Jangan lupakan pula bahwa MU adalah klub sepak bola dengan merek terbaik bernilai pasar $2,24 miliar berdasarkan analisa majalah Forbes. Di tiga besar merek termahal klub olahraga dunia, MU satu-satunya klub sepak bola.
Dengan berbagai figur finansial tersebut, tidak salah jika Glazer dan keluarganya memutuskan melepas saham MU (IPO) di bursa efek New York (NYSE). Artinya, kemampuan MU menghasilkan pendapatan benar-benar dioptimalkan untuk menyusul pemasukan hak siar televisi, tiket pertandingan dan penjualan suvenir klub.
Jadi, secara finansial, gangguan bagi MU untuk beberapa tahun ke depan selayaknya sangat kecil. Tentu saja, kembali ke pertanyaan awal, bangkrut masih mungkin terjadi dengan diawali oleh menurunnya nilai merek mereka. Terlebih bila skuad "Setan Merah" gagal merengkuh trofi utama terus-menerus — misalnya 7 musim beruntun seperti yang dialami Arsenal.
Musim lalu pun pasukan Sir Alex Ferguson gagal meraih trofi di empat ajang yang diikutinya. Dengan situasi itu, misalnya, MU menemui nasib buruk dengan degradasi. Untuk bangkrut, basis penggemar mereka yang sudah sedemikian kuat akan menjadi aset yang paling berharga sebagai pagar betis.

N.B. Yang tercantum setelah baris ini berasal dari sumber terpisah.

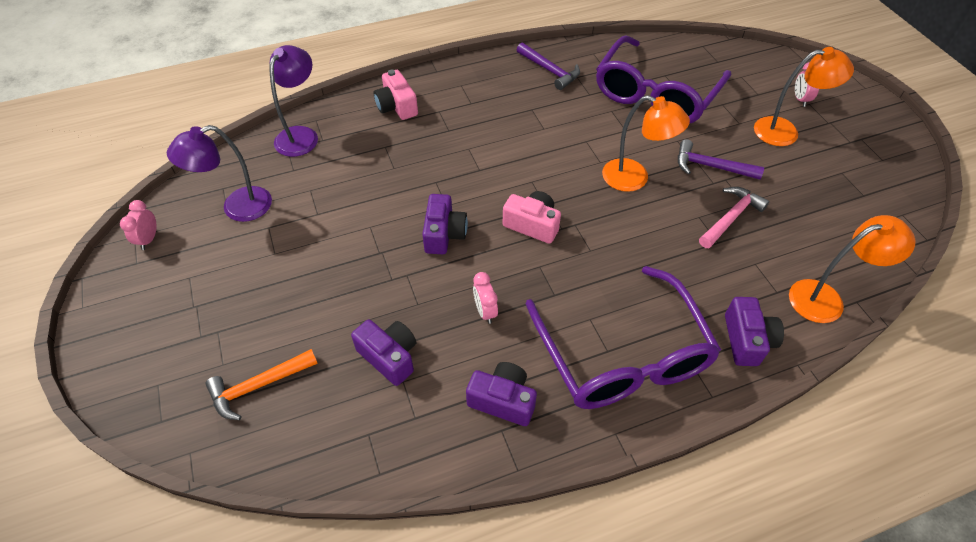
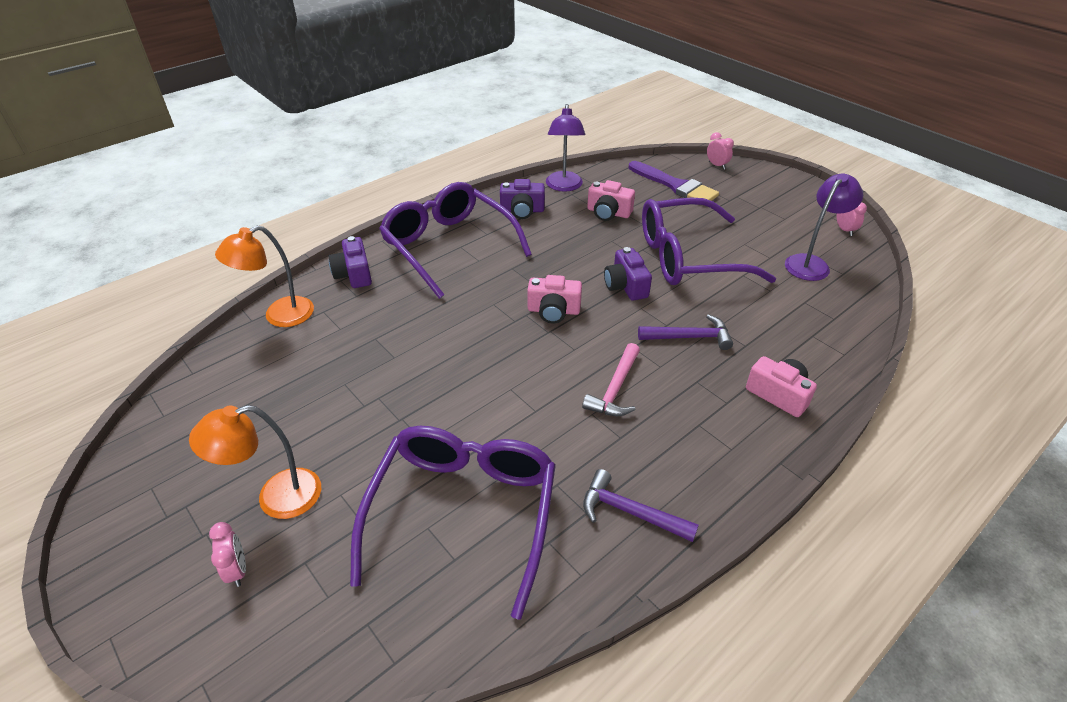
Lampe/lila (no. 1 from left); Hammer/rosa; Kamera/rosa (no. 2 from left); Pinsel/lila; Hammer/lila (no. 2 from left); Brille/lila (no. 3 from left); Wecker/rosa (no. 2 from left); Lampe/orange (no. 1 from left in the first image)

Kompetisi sepak bola adalah industri yang unik. Selain sebagai bisnis tontonan, dia juga sebagai lahan puncak pembinaan pemain di negara tertentu (dan belakangan lintas batas negara) serta sebagai pentas budaya masyarakat tertentu. Kepiawaian mengelola prestasi dan manajerial akan menjadi kunci perjalanan klub.
Namun dengan berbagai tantangan dan persaingan ketat di bisnis ini, ternyata jumlah klub Eropa yang bangkrut pun masih sangat sedikit. Belum sampai 10 persen dari jumlah total. Secara umum, para pemilik modal sadar bahwa klub yang mereka miliki bukanlah toko kelontong. Bagi sebagian besar pemodal itu, klub adalah mainan kesayangan mereka. Bahkan berangsur sudah menjadi portofolio prestasi kekayaan mereka. Bagi mereka, ini sudah bukan lagi soal untung atau rugi. Ini soal gairah.
Masalahnya, para pemilik modal inilah yang kadang menjadi kelemahan tersendiri. Mereka adalah para pebisnis besar nan sukses yang penasaran melihat industri sepak bola. Mereka kemudian masuk ke bisnis sepak bola dan menemui fakta bahwa industri ini tak seperti industri yang mereka geluti sebelumnya.
Mereka kaget dan terpaksa memotong kerugian dengan melepas saham klub sehingga melahirkan sebuah guncangan.
Akhirnya, menjadi tidak tepat untuk bertanya apakah kebangkrutan berpeluang menghampiri klub sebesar MU. Yang kini perlu ditanyakan, seberapa rela para pemilik dengan gairah itu (dan juga penggemar) melihat klub kesayangannya mengalami kebangkrutan?